The binomial series expansion that you used -
$$
\frac1{1-y}=\sum_{n=0}^{\infty} y^n
$$
is valid only when $|y|<1$. Otherwise, the series diverges. In your solution, you are substituting in $(x-1)$ for $y$, so your solution is valid for $|x-1|<1$, so your power series is in some sense centred at $1$. Indeed, your power series is not a power series in $x$, but a power series in $x-1$. Normally, we want to find a series in $x$ (centred at $0$), and this is what the textbook solution is doing. If we substitute in $\frac{x}{2}$ for $y$, then we get a series valid for $|x/2|<1$, or for $|x|<2$.

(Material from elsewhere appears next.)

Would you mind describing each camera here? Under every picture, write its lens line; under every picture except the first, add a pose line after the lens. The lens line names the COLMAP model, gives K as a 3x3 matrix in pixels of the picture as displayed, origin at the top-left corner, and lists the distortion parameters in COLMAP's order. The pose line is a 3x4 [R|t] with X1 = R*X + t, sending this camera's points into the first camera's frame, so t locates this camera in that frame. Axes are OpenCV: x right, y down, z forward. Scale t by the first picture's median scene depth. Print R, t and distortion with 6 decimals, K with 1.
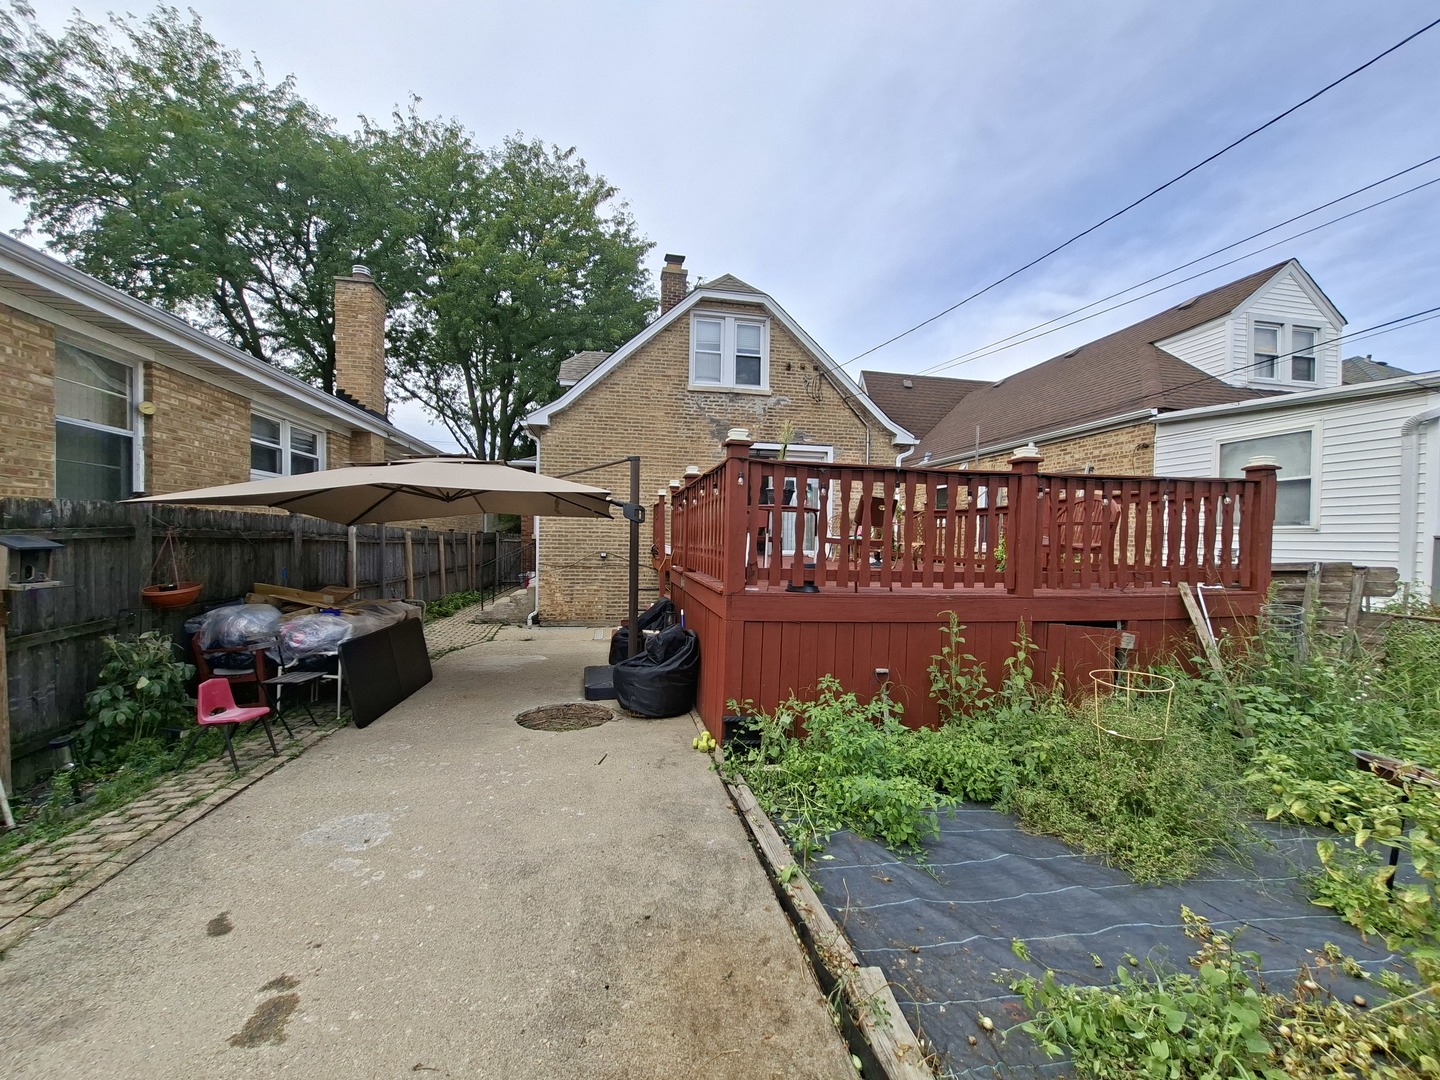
lens RADIAL K [[567.7, 0, 717.5], [0, 567.7, 548.0], [0, 0, 1]] dist [-0.001860, 0.000223]
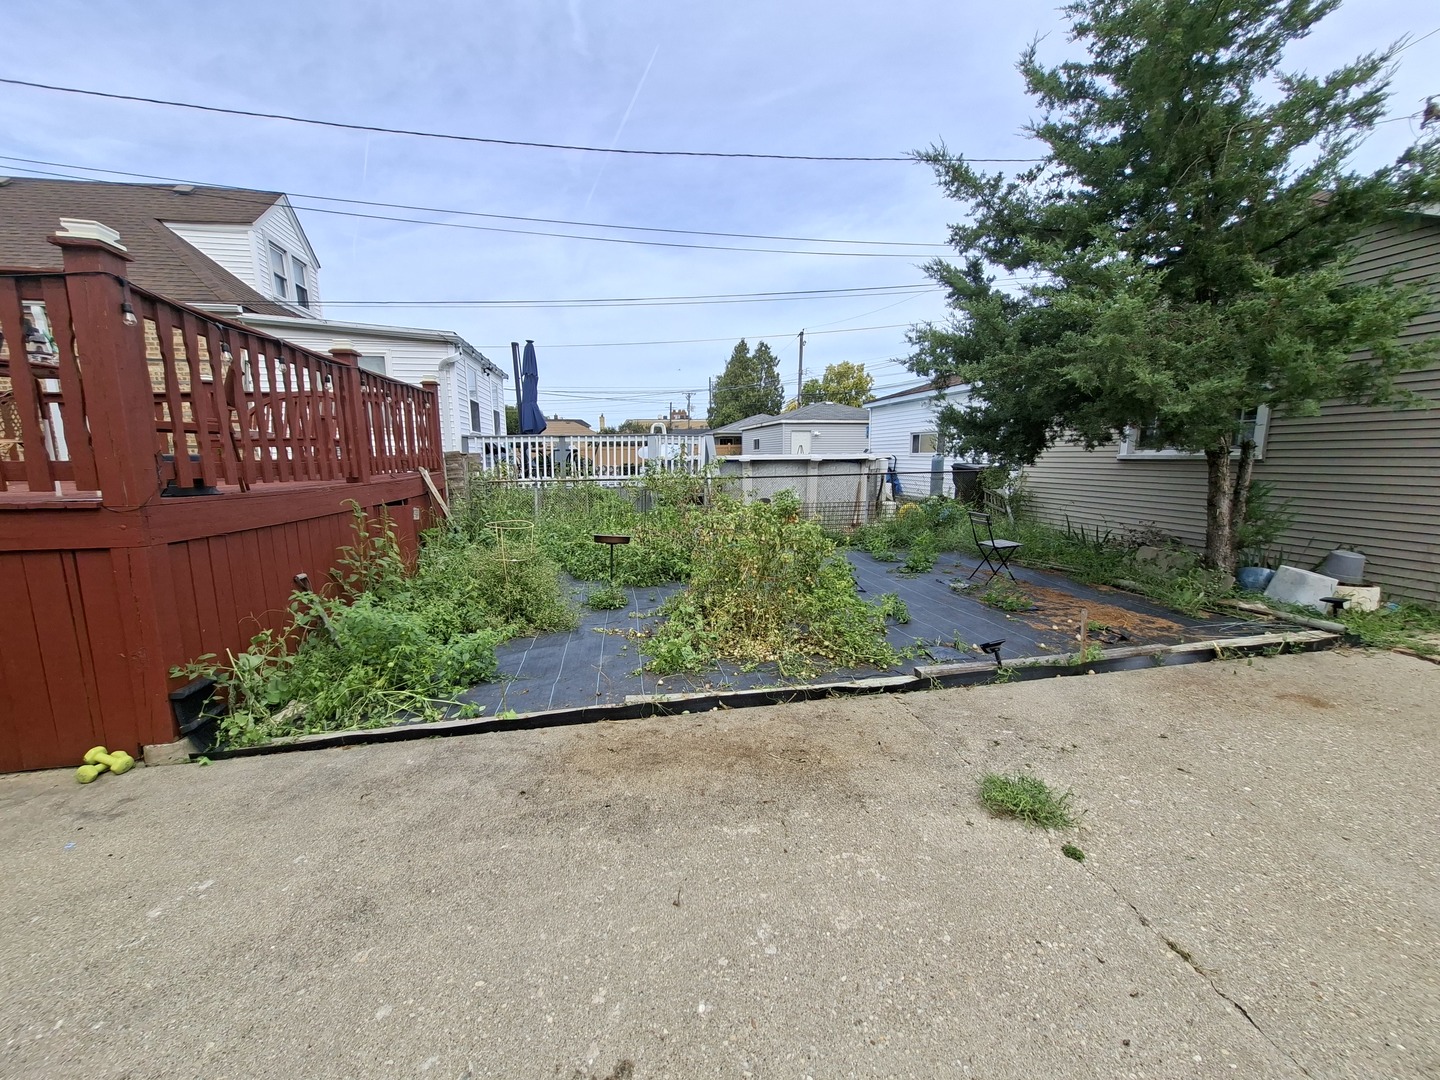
lens RADIAL K [[567.7, 0, 718.5], [0, 567.7, 539.6], [0, 0, 1]] dist [-0.001860, 0.000223]
pose [[-0.009744, -0.165589, 0.986147, -0.264976], [0.026238, 0.985812, 0.165792, 0.014115], [-0.999608, 0.027490, -0.005261, 0.165570]]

Note, however, that you can transform from one series to the other. The following is non-rigorous, but can be tidied up if you want to:
\begin{align}
\sum_{n=0}^\infty (x-1)^n &= \sum_{n=0}^\infty \sum_{k=0}^n {n \choose k} x^k(-1)^{n-k}\\
&=\sum_{k=0}^\infty x^k \sum_{n=k}^\infty {n\choose k} (-1)^{n-k}
\end{align}
At this point, the series $\sum_{n=k}^\infty {n\choose k} (-1)^{n-k}$ doesn't actually converge, but if you extend the notion of summation in a special way (called 'Abel summation', I think) then you can get it to come out as $2^{-n-1}$. Not at all rigorous: has anyone got a better way of doing this?